BEGIN Entries

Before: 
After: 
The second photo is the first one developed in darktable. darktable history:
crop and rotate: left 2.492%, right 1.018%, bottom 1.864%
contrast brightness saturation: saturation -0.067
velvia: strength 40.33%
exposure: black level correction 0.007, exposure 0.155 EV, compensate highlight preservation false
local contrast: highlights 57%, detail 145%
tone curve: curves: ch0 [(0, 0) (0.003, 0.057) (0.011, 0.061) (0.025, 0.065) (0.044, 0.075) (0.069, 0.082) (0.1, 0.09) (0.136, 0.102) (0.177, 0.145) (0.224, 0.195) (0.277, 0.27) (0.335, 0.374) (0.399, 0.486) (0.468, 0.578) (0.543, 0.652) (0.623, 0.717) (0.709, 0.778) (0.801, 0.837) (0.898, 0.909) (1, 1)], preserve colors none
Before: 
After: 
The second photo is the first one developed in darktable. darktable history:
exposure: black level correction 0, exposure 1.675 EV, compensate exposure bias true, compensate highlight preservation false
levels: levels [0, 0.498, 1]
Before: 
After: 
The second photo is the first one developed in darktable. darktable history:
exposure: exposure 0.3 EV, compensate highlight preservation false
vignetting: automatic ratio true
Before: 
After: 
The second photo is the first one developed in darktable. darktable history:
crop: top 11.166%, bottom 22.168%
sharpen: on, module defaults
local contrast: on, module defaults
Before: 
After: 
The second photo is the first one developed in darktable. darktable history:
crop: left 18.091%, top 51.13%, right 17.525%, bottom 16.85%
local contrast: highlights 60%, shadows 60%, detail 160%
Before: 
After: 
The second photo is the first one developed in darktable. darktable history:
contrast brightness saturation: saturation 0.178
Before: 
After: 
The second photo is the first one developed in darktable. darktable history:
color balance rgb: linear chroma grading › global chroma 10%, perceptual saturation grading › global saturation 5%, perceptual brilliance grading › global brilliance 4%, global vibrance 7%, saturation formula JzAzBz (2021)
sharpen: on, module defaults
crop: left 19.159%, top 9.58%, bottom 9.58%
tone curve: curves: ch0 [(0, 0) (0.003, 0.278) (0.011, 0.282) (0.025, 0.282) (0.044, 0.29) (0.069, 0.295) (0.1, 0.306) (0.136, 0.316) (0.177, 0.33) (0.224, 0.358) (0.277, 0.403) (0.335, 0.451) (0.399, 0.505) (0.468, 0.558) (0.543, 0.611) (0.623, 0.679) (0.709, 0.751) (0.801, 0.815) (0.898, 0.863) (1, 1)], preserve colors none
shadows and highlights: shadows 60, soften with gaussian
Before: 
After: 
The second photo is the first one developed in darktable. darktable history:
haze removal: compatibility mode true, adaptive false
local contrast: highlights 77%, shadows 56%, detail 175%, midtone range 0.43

END Entries

* **What is being asked**
Convert the data above into a two-column CSV with the header row input,output. Give one row for each text and its answer, with each field enclosed in double quotes and every line break inside a field replaced by a space.

* **Response below**
input,output
"Before: After: The second photo is the first one developed in darktable. darktable history:","crop and rotate: left 2.492%, right 1.018%, bottom 1.864% contrast brightness saturation: saturation -0.067 velvia: strength 40.33% exposure: black level correction 0.007, exposure 0.155 EV, compensate highlight preservation false local contrast: highlights 57%, detail 145% tone curve: curves: ch0 [(0, 0) (0.003, 0.057) (0.011, 0.061) (0.025, 0.065) (0.044, 0.075) (0.069, 0.082) (0.1, 0.09) (0.136, 0.102) (0.177, 0.145) (0.224, 0.195) (0.277, 0.27) (0.335, 0.374) (0.399, 0.486) (0.468, 0.578) (0.543, 0.652) (0.623, 0.717) (0.709, 0.778) (0.801, 0.837) (0.898, 0.909) (1, 1)], preserve colors none"
"Before: After: The second photo is the first one developed in darktable. darktable history:","exposure: black level correction 0, exposure 1.675 EV, compensate exposure bias true, compensate highlight preservation false levels: levels [0, 0.498, 1]"
"Before: After: The second photo is the first one developed in darktable. darktable history:","exposure: exposure 0.3 EV, compensate highlight preservation false vignetting: automatic ratio true"
"Before: After: The second photo is the first one developed in darktable. darktable history:","crop: top 11.166%, bottom 22.168% sharpen: on, module defaults local contrast: on, module defaults"
"Before: After: The second photo is the first one developed in darktable. darktable history:","crop: left 18.091%, top 51.13%, right 17.525%, bottom 16.85% local contrast: highlights 60%, shadows 60%, detail 160%"
"Before: After: The second photo is the first one developed in darktable. darktable history:","contrast brightness saturation: saturation 0.178"
"Before: After: The second photo is the first one developed in darktable. darktable history:","color balance rgb: linear chroma grading › global chroma 10%, perceptual saturation grading › global saturation 5%, perceptual brilliance grading › global brilliance 4%, global vibrance 7%, saturation formula JzAzBz (2021) sharpen: on, module defaults crop: left 19.159%, top 9.58%, bottom 9.58% tone curve: curves: ch0 [(0, 0) (0.003, 0.278) (0.011, 0.282) (0.025, 0.282) (0.044, 0.29) (0.069, 0.295) (0.1, 0.306) (0.136, 0.316) (0.177, 0.33) (0.224, 0.358) (0.277, 0.403) (0.335, 0.451) (0.399, 0.505) (0.468, 0.558) (0.543, 0.611) (0.623, 0.679) (0.709, 0.751) (0.801, 0.815) (0.898, 0.863) (1, 1)], preserve colors none shadows and highlights: shadows 60, soften with gaussian"
"Before: After: The second photo is the first one developed in darktable. darktable history:","haze removal: compatibility mode true, adaptive false local contrast: highlights 77%, shadows 56%, detail 175%, midtone range 0.43"